> _Problems to solve_
- 1) In the passage about using Linux at home, which distribution did the writer end up with, and what kind of updates does it have?
- 2) Proceed with the passage about using Linux at home, picking up right after its last sentence.

> _Document segment_
BEGIN

I do all of my general internet stuff with Linux. I only use Windows when I have something that just won’t run on Linux and then only for very specific purposes.
I’ve tried a bunch of Linux distros starting with Ubuntu. I don’t like the user interface on that too much. My next was Linux Mint. With the Cinnamon desktop it was a bit buggy - text characters would not fill in correctly and, most of all, I didn’t like the idea of reinstalling every 6 mos to update.
I ended up with Linux Mint Debian Edition (LDME) which has rolling updates. Does all that I need it to do.
I have several XP machines that I use for ham radio (no internet) and some other work. Any Windows system that gets on the net is Windows 7. I plan to at least skip Windows 8 and might never go back to Windows.
There are probably 3 main areas of differences between the various Linuxes I've used. The big one is the "window manager" - it may be Ubuntu's unity (not a fan); Gnome (not a fan); Gnome classic (not bad IMHO); and KDE (wildly configurable but quite usable out of the box). I haven't used the xface etc. interfaces. For basics, Gnome classic and KDE are very usable, not exactly like windows but pretty close. The average user will pick up the differences quickly.
The next area of differences is in the supporting applications/configuration. Each distro seems to have its own take on where to put various configuration options. Generally it is somewhere under the main menus, in some kind of system/settings/etc. A little annoying to find where your distro puts them, but once found no problem.
Finally, the other difference is in the updates/packaging. Generally these fall into .deb or .rpm camps. For some users you may never know or care. Some will eventually end up at a command line, cutting/pasting arcane commands from a website trying to configure something or other.
I don't miss windows at home. I've been running one flavor or another of Linux as my primary home desktop OS for 6 or 8 years now. I'm writing this on an old Dell Dimension e510 running Mint 16.
Oh, and thanks for the post/sources. I'll be installing one of those on my laptop. For business/banking, I simply bought a new computer with Windows 7. Little did I know my fav Bible program is now unusable.

END

> _Data shown_
BEGIN

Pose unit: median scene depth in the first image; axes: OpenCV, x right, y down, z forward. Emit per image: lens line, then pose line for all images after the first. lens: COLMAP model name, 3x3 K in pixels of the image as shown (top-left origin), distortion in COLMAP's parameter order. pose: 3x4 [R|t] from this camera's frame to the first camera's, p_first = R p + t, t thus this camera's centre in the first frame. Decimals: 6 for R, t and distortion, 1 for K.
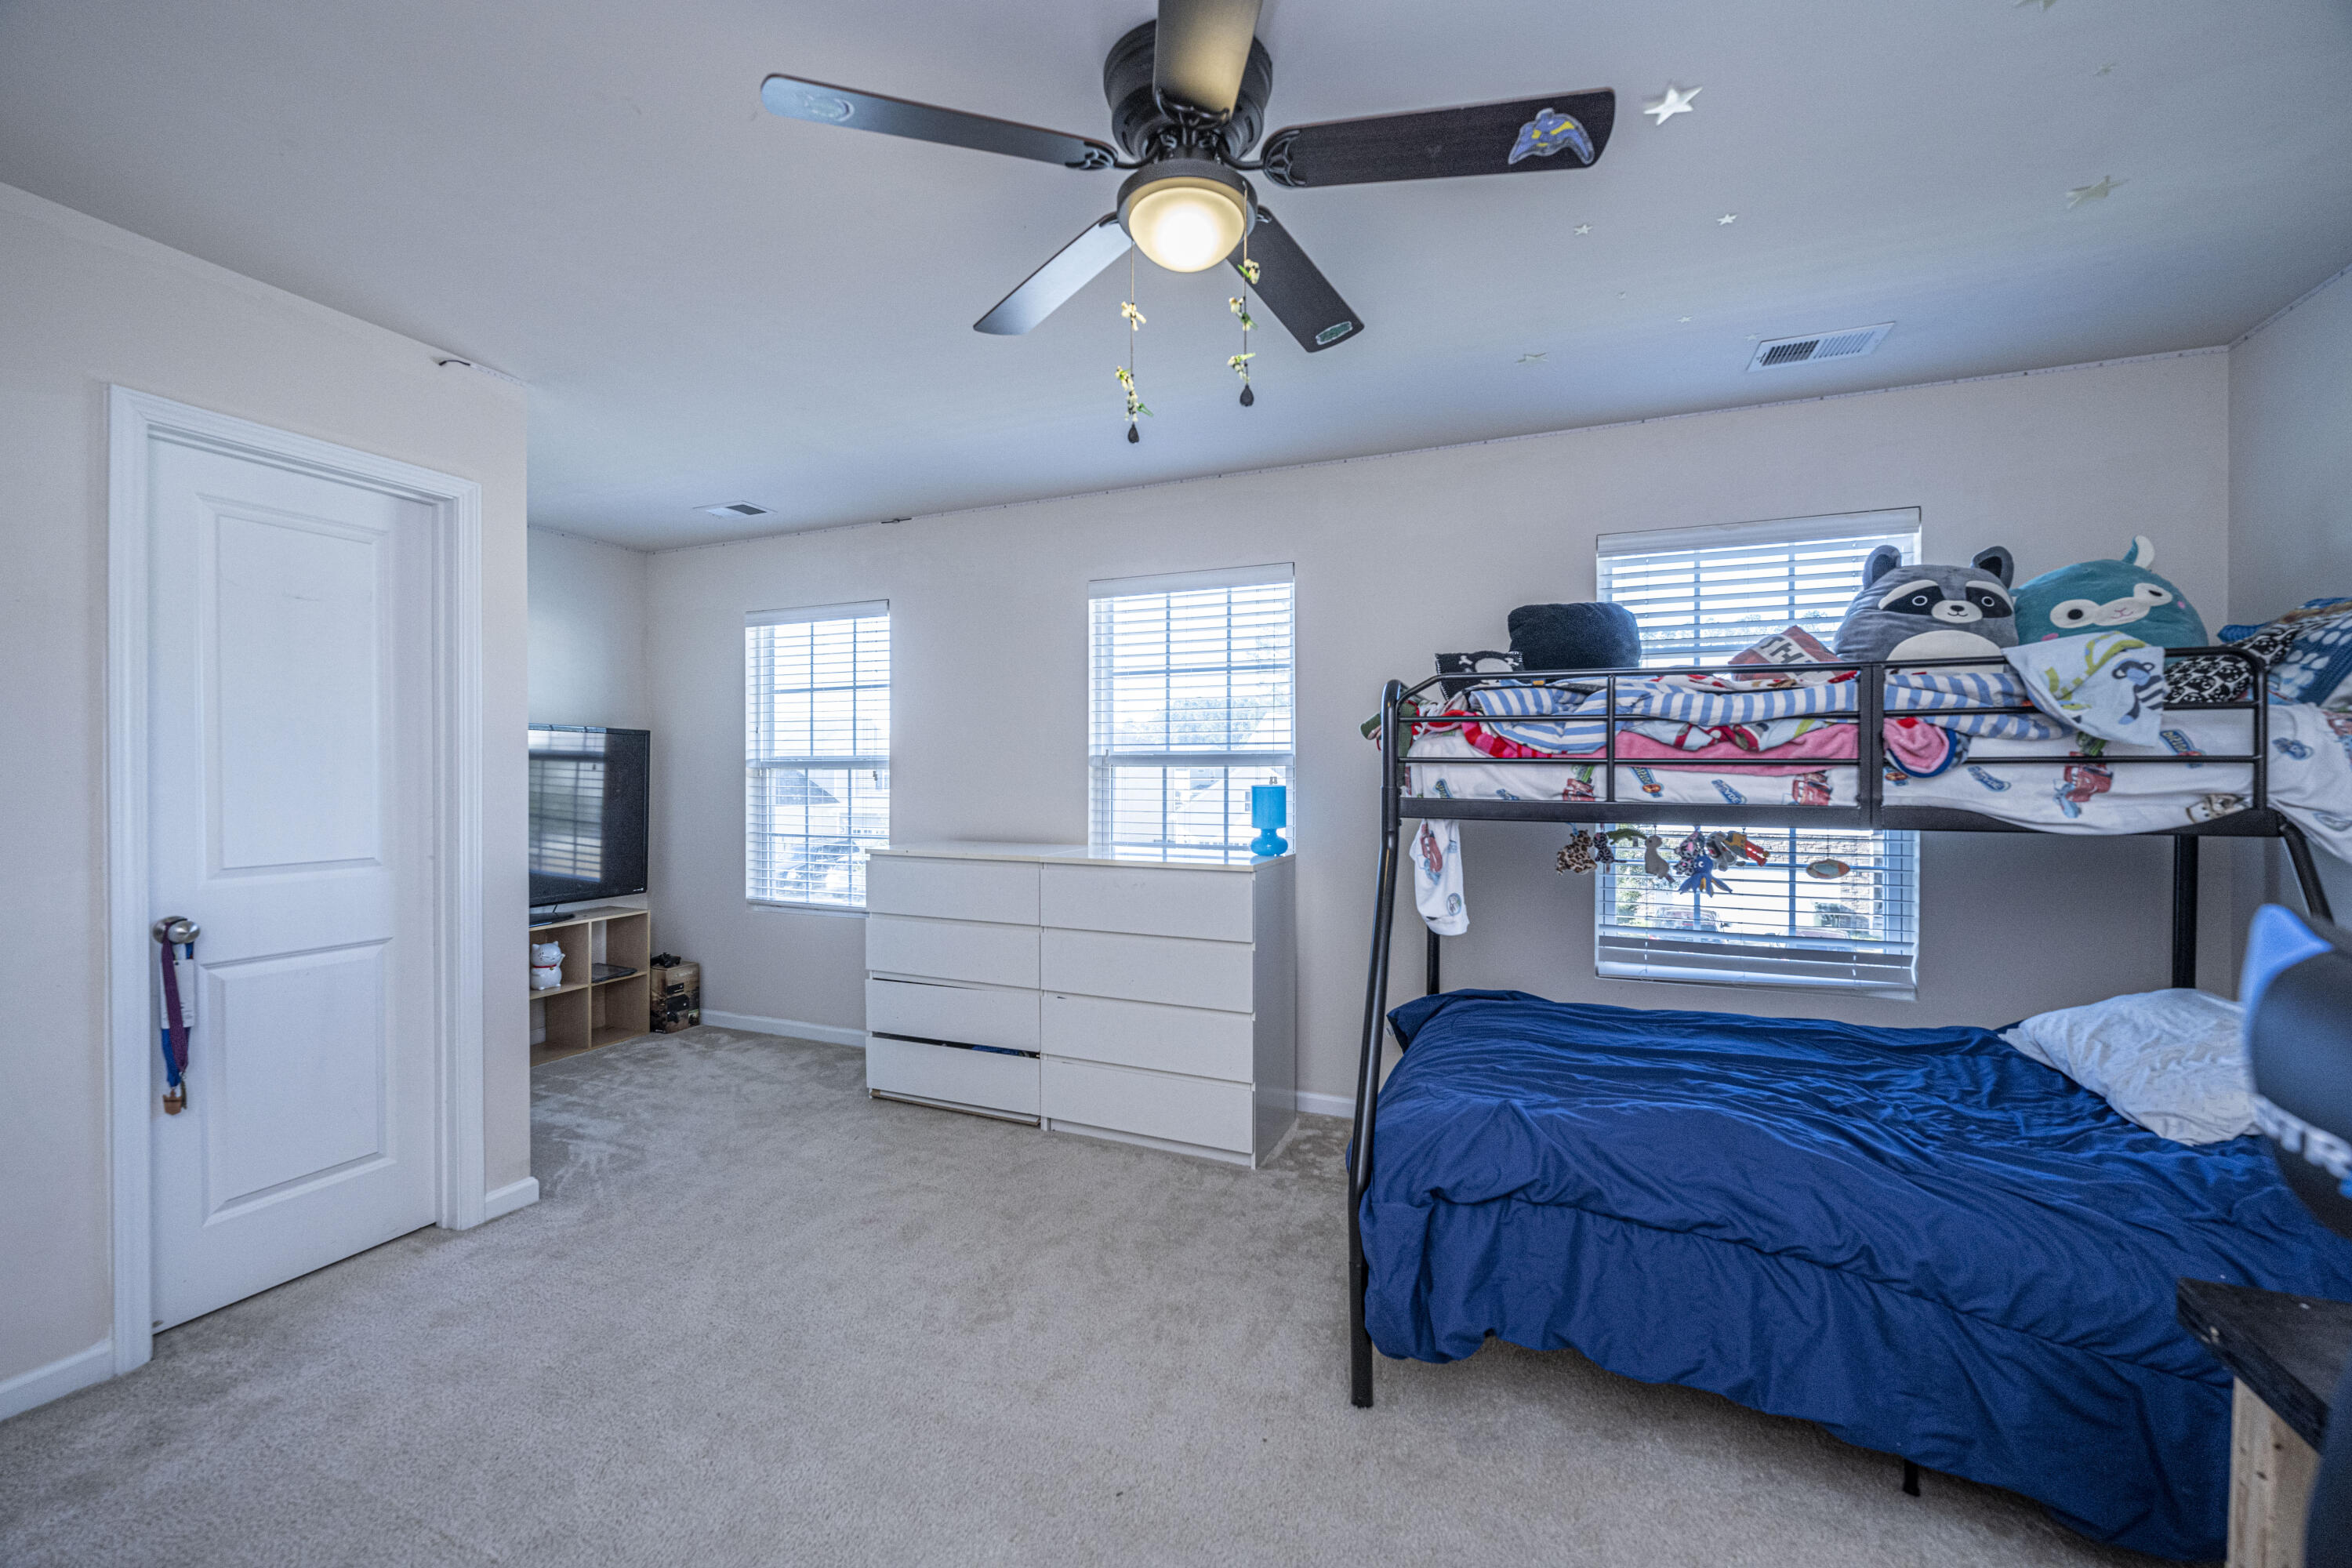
lens RADIAL K [[938.0, 0, 1188.8], [0, 938.0, 778.9], [0, 0, 1]] dist [-0.001784, -0.000719]
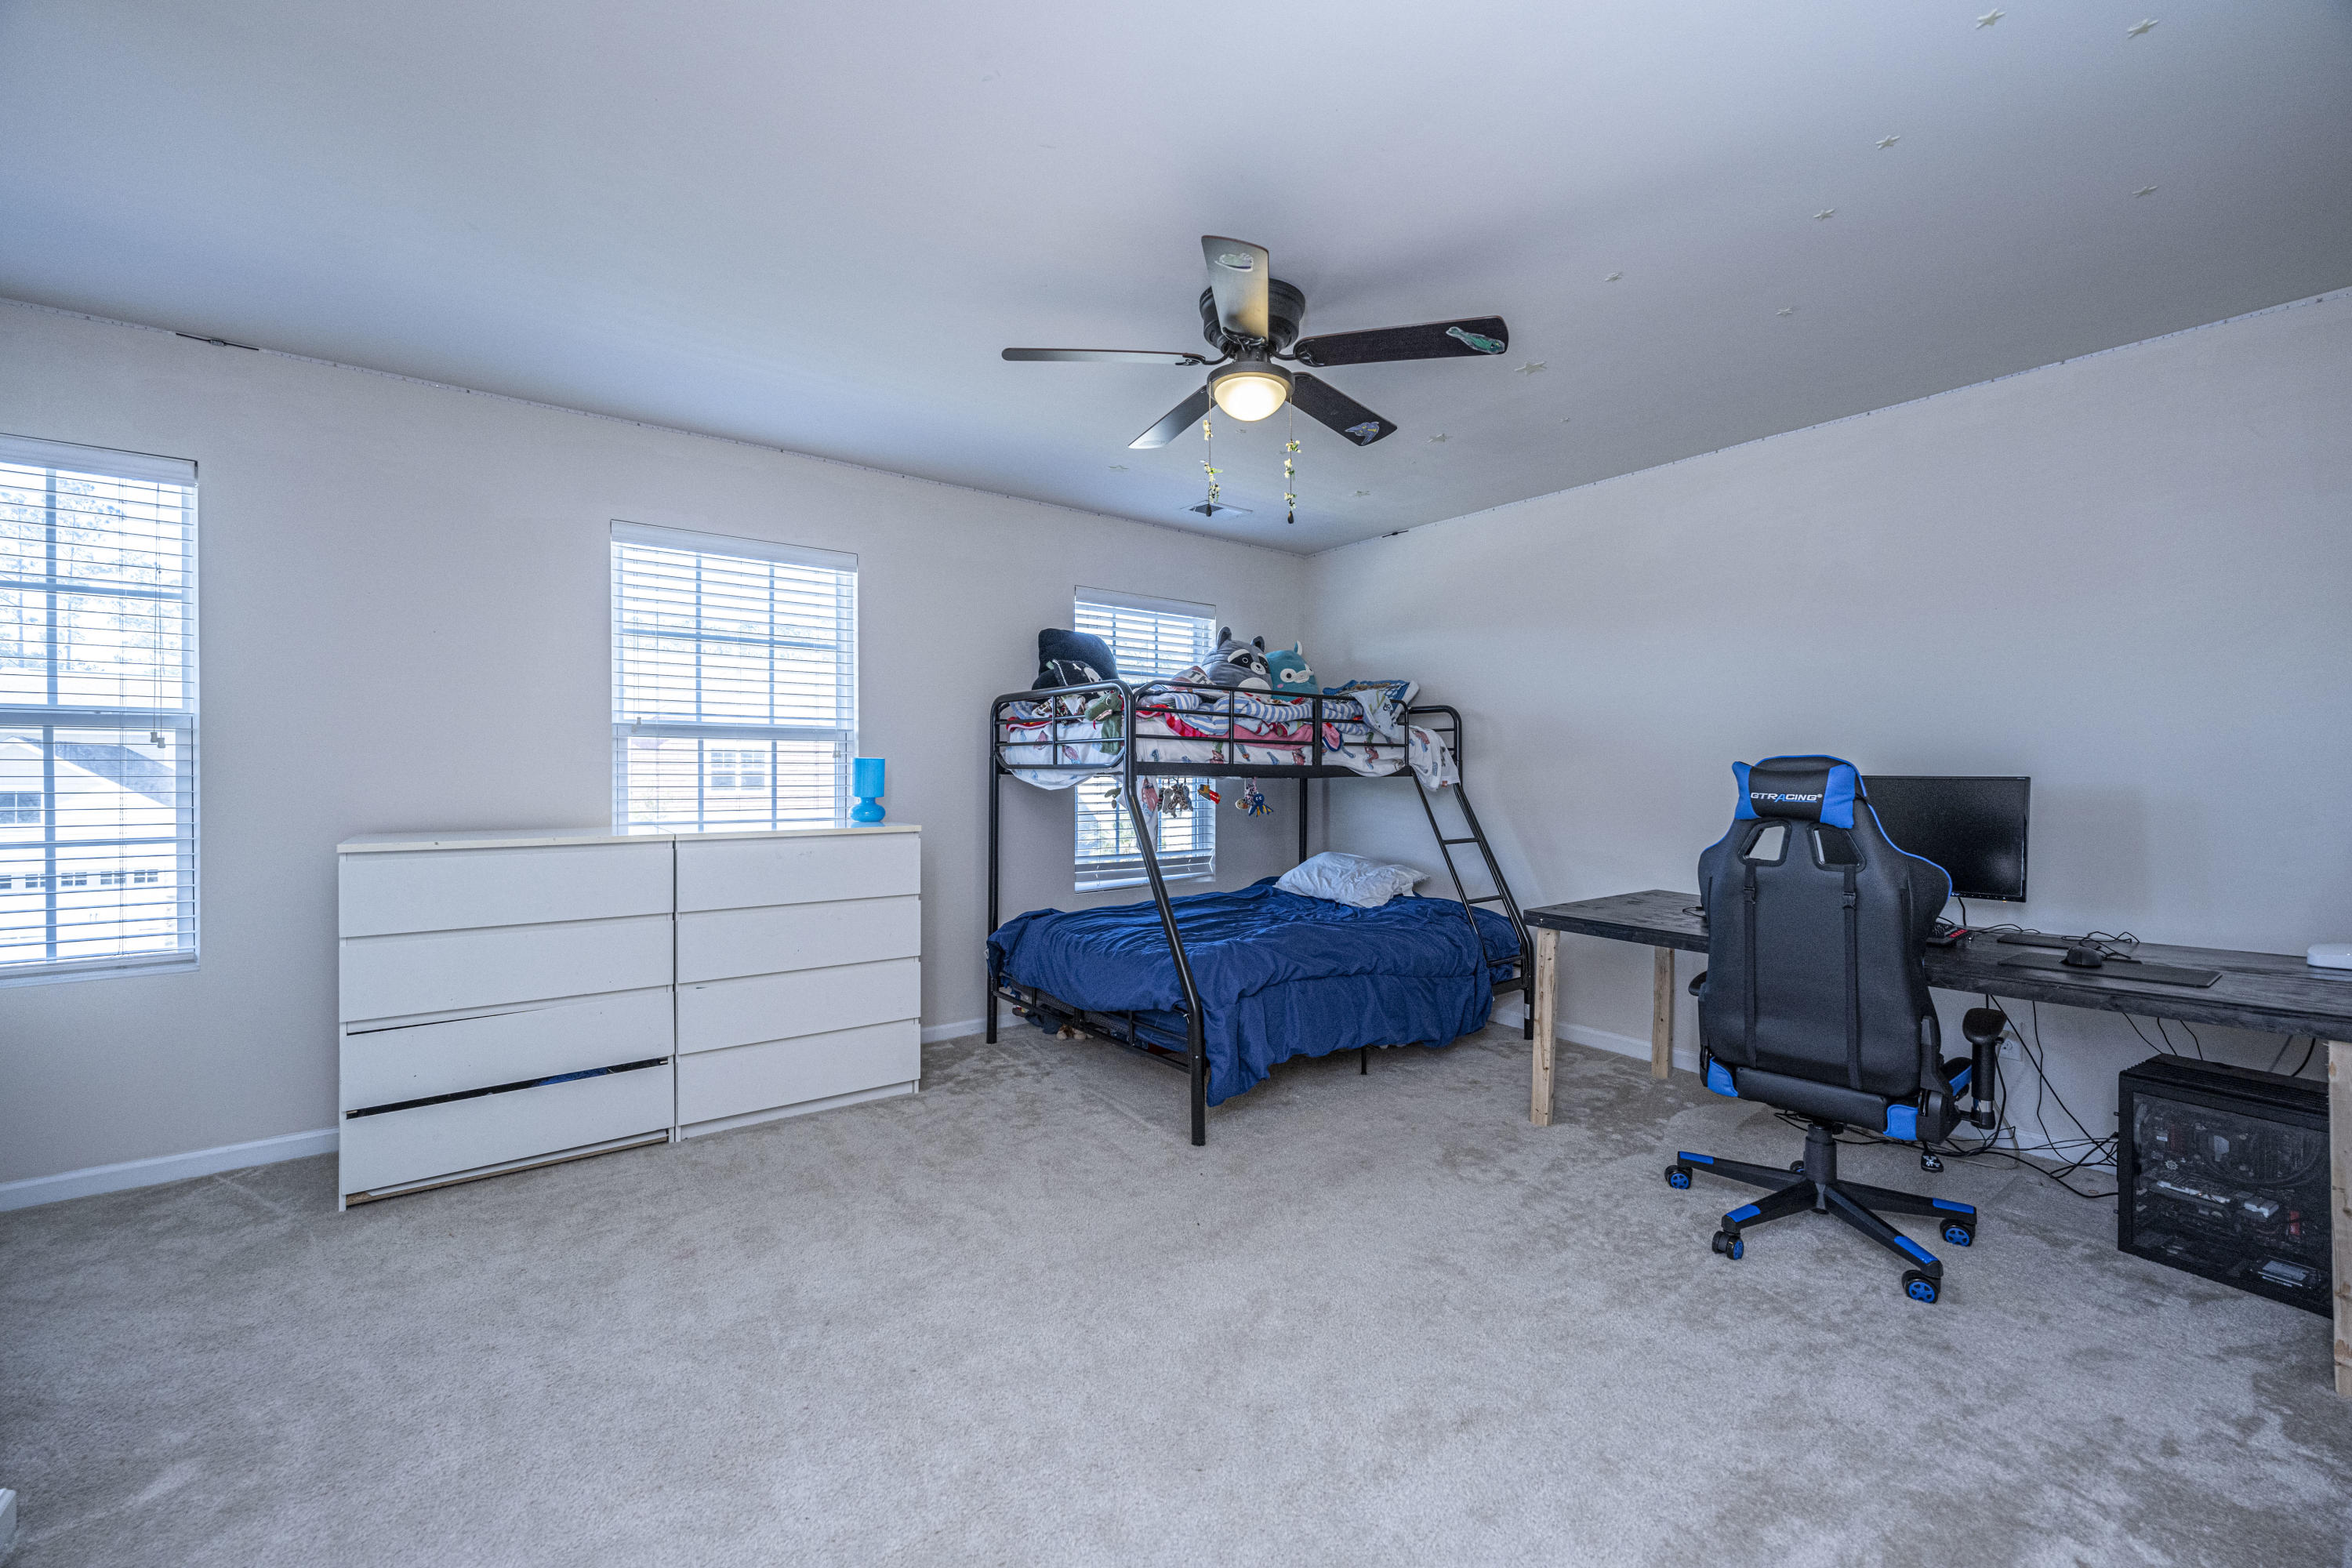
lens RADIAL K [[938.0, 0, 1172.4], [0, 938.0, 781.4], [0, 0, 1]] dist [-0.001784, -0.000719]
pose [[0.492589, -0.008661, 0.870219, -0.753180], [0.002963, 0.999961, 0.008275, 0.028876], [-0.870257, -0.001498, 0.492596, 0.166866]]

END

> _Responses to the tasks_
- 1) Linux Mint Debian Edition, which has rolling updates.

- 2)
Nice list with brief descriptions, but 50 of them?
That is one of the main problems with Linux distros — 50?
Several years ago, I tried several different distros. They were okay for basics, but none of them fully recognized all of my peripherals.
I gave up on Windows a long time ago. Indeed, my Windows XP machine will need a new motherboard battery if I ever want to turn it on. For a particular client, I bought a laptop (used) and loaded Windows 7 onto it. I paid more for the RAM upgrade and the OS than I did for the laptop itself, by the way. I turn it on only when forced. Which is seldom these days. And my client wants me to move them away from the Windows-centric system they had.
Don't get me wrong, Windows has its place. But that real estate is shrinking faster and faster.
Because I have expensive applications that will not run on Linux, the new Windows crap, or in a virtual machine under either operating system. Those applications are the tools of my livelihood.
My not-Windows partition has been through a lot of different Linux flavors.
Fedora, IMHO, is quite variable in useability between different versions, depending on how bleeding edge the latest things are.
Linux Mint is nice, although I’ve had occasional hardware problems. Linux Mint also has a distribution that is Debian based, called LMDE. The nice thing about that is that it is a “rolling” distribution—meaning you don’t have to update your system every six or nine months to stay on top of things. You just do incremental updates.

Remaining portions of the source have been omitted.